On July 31, Fox & Friends invited University of Toronto professor Jordan Peterson on air to share extremist opinions regarding teaching students tolerance. During his appearance, Peterson asserted that “faculties of education are full of people who are radical.”
Peterson is an anti-LGBTQ extremist, using his platform as a media pundit to spread misinformation that stokes dangerous hatred. On his Twitter account, he has made specious claims that the movement for transgender equality and same-sex parents are a sign of “cultural collapse,” and that “science has not yet proven that trans is even a thing.”
We are calling out Peterson -- and Fox & Friends for elevating his extremely dangerous rhetoric.
Last year, HRC debunked myths about transgender people being perpetrated by quacks and bigots like Peterson. Check out our video explainer, part of our McHugh Exposed campaign, here:
A widespread medical consensus and growing body of research have affirmed the reality of transgender people’s identities. Major medical associations, including the American Medical Association and the American Psychological Association, have reinforced the validity of transgender people’s gender identities, as well as the medical necessity of transition-related care. The American Academy of Pediatrics and the American College of Osteopathic Pediatricians also publicly support inclusive practices for transgender and gender expansive youth.
And Peterson’s ill-informed comments dismissing the importance of inclusive learning environments, and the teachers who help create them, simply promote putting children in peril.
- Inclusive schools are key to the success and well-being of LGBTQ students -- the exact concept Peterson stands against.
- To date, only 19 states and the District of Columbia have enacted anti-bullying laws to protect LGBTQ students from being bullied by students, teachers and school staff on the basis of sexual orientation and gender identity.
- Meanwhile, just 13 states and the District of Columbia have passed school non-discrimination laws and state-wide regulations to protect LGBTQ students from discrimination in schools on the basis of sexual orientation and gender identity.
Without such policies in place, LGBTQ youth remain vulnerable to discrimination, harassment and bullying from peers, teachers and administrators. HRC Foundation and the University of Connecticut recently released the largest-of-its-kind survey of more than 12,000 LGBTQ teenagers across the nation, revealing in distressing detail the persistent challenges so many of them face going about their daily lives at home, at school and in their communities.
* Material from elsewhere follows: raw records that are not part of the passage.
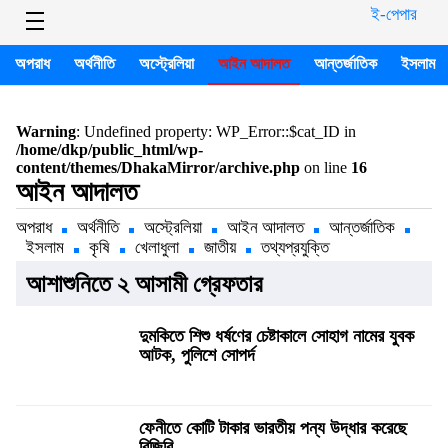
ই-পেপার
অপরাধ
অর্থনীতি
অস্ট্রেলিয়া
আইন আদালত
আন্তর্জাতিক
ইসলাম
Warning
: Undefined property: WP_Error::$cat_ID in
/home/dkp/public_html/wp-
content/themes/DhakaMirror/archive.php
on line
16
আইন আদালত
অপরাধ
অর্থনীতি
অস্ট্রেলিয়া
আইন আদালত
আন্তর্জাতিক
ইসলাম
কৃষি
খেলাধুলা
জাতীয়
তথ্যপ্রযুক্তি
আশাশুনিতে ২ আসামী গ্রেফতার
দুমকিতে শিশু ধর্ষণের চেষ্টাকালে সোহাগ নামের যুবক
আটক, পুলিশে সোপর্দ
ফেনীতে কোটি টাকার ভারতীয় পন্য উদ্ধার করেছে
বিজিবি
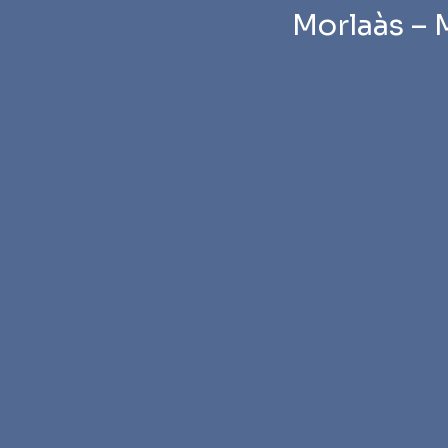
Morlaàs – 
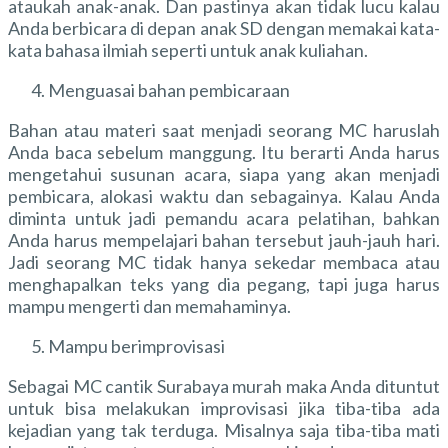
ataukah anak-anak. Dan pastinya akan tidak lucu kalau
Anda berbicara di depan anak SD dengan memakai kata-
kata bahasa ilmiah seperti untuk anak kuliahan.
Menguasai bahan pembicaraan
Bahan atau materi saat menjadi seorang MC haruslah
Anda baca sebelum manggung. Itu berarti Anda harus
mengetahui susunan acara, siapa yang akan menjadi
pembicara, alokasi waktu dan sebagainya. Kalau Anda
diminta untuk jadi pemandu acara pelatihan, bahkan
Anda harus mempelajari bahan tersebut jauh-jauh hari.
Jadi seorang MC tidak hanya sekedar membaca atau
menghapalkan teks yang dia pegang, tapi juga harus
mampu mengerti dan memahaminya.
Mampu berimprovisasi
Sebagai MC cantik Surabaya murah maka Anda dituntut
untuk bisa melakukan improvisasi jika tiba-tiba ada
kejadian yang tak terduga. Misalnya saja tiba-tiba mati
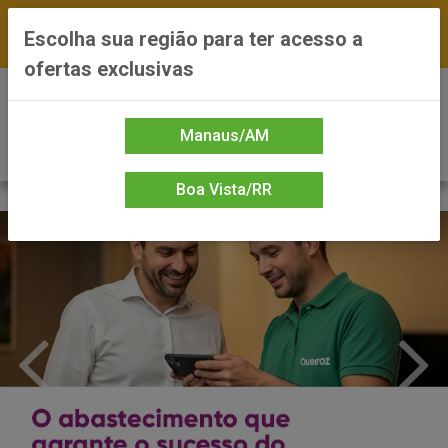
FRETE GRÁTIS nas compras a partir de R$300 —
Escolha sua região para ter acesso a
*Preços exclusivos do site — Entrega em até 24h
ofertas exclusivas
0
Manaus/AM
Boa Vista/RR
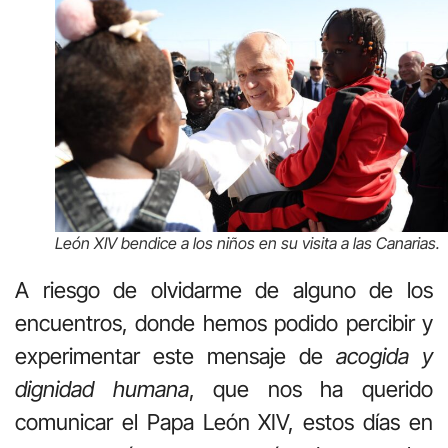
León XIV bendice a los niños en su visita a las Canarias.
A riesgo de olvidarme de alguno de los
encuentros, donde hemos podido percibir y
experimentar este mensaje de
acogida y
dignidad humana
, que nos ha querido
comunicar el Papa León XIV, estos días en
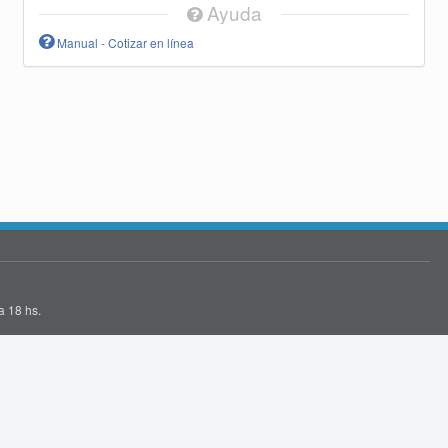
Ayuda
Manual - Cotizar en línea
a 18 hs.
It found that these teenagers are not only experiencing heartbreaking levels of stress, anxiety and rejection, but also overwhelmingly feel unsafe in their own school classrooms. Only 27 percent of LGBTQ youth can “definitely” be themselves in school as an LGBTQ person and only 26 percent of LGBTQ youth report that they always feel safe in the classroom.
HRC remains committed to protecting LGBTQ youth and training youth-serving professionals through its the Welcoming Schools program, the All Children-All Families program and the Time to THRIVE conference.